Ex-DHB exec Brooks returns to federal detention
Former body-armor executive David Brooks will be transferred back to a federal detention center Tuesday, after 10 days in the Nassau County jail prompted him to lodge a series of complaints about his treatment there.
Attorneys in the case did not say why Brooks was being transferred to the Metropolitan Detention Center in Brooklyn, the fifth time his place of confinement has been changed since charges were brought against him. Within days of his arrival at the East Meadow facility, Brooks complained that he was not allowed contact with other prisoners and was only permitted out of his cell when he was in arm and leg shackles, according to several sources.
Brooks was recently transferred from a federal detention center in Queens to the Nassau County jail after a series of incidents in which he allegedly possessed tranquilizers as well as written material that prompted federal authorities to investigate whether he had tampered with the jury.
Brooks, former chief of the body armor company DHB Industries that once was based in Westbury, is awaiting a verdict in a $185-million fraud case. The jury, which has indicated that it is having trouble reaching a consensus, again failed to reach a verdict Monday.
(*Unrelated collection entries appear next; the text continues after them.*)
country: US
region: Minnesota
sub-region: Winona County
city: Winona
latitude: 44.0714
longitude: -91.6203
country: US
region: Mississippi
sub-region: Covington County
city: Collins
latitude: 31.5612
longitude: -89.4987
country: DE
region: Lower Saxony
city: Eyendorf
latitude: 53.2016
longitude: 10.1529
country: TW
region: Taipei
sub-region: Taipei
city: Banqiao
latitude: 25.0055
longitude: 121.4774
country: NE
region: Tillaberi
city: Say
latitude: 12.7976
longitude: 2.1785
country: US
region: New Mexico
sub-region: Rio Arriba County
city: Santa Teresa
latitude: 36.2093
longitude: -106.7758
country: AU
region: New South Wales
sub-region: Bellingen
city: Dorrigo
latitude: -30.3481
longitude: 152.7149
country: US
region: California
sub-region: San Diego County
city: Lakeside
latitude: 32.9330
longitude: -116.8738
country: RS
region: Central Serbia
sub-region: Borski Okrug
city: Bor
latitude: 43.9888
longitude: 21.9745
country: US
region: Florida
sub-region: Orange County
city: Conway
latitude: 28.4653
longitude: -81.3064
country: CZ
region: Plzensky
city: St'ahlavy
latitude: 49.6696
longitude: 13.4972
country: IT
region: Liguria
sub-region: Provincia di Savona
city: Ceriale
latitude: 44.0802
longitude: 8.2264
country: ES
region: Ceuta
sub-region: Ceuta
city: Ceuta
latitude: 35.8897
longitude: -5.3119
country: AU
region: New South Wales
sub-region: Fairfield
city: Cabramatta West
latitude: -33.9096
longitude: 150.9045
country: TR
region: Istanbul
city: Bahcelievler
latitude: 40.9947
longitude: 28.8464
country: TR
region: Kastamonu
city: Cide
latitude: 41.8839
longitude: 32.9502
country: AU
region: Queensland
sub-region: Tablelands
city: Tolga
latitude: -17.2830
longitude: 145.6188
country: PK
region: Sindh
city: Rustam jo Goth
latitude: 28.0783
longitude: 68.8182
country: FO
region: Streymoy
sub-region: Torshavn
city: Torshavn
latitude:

Also Monday, Judge Joanna Seybert ruled that Newsday reporter Robert E. Kessler would not have to take the stand to be questioned about confidential sources who described a motion outlining Brooks' complaints about conditions at the Nassau County jail.
In a brief hearing at the federal courthouse in Central Islip Monday, David Schulz, an attorney for Newsday, said he did not understand why Brooks' lawyers were so concerned about the leak of information from a sealed motion, since most details of Brooks' incarceration were already publicly known and had nothing to do with the charges pending against him.
Schulz said even if the leaked details had been consequential, Brooks' defense lawyers should have to do two things before questioning the reporter: First, prove that it was not they who leaked the information, and second, ask permission to question other people who could have been the source of the information.
But Brooks attorney, Richard Levitt of Manhattan, said in court that the leak was a serious matter and that it is important to discover anyone who is leaking information before serious harm is done.
"To say this is not a significant fact fails to acknowledge the importance of the integrity of this court's rules," he said.
Seybert denied the defense's request either to question Kessler or appoint an independent investigator to look into the source of the leak, saying that Brooks' status as an inmate had been revealed many times in the past and did not affect jury deliberations in the case.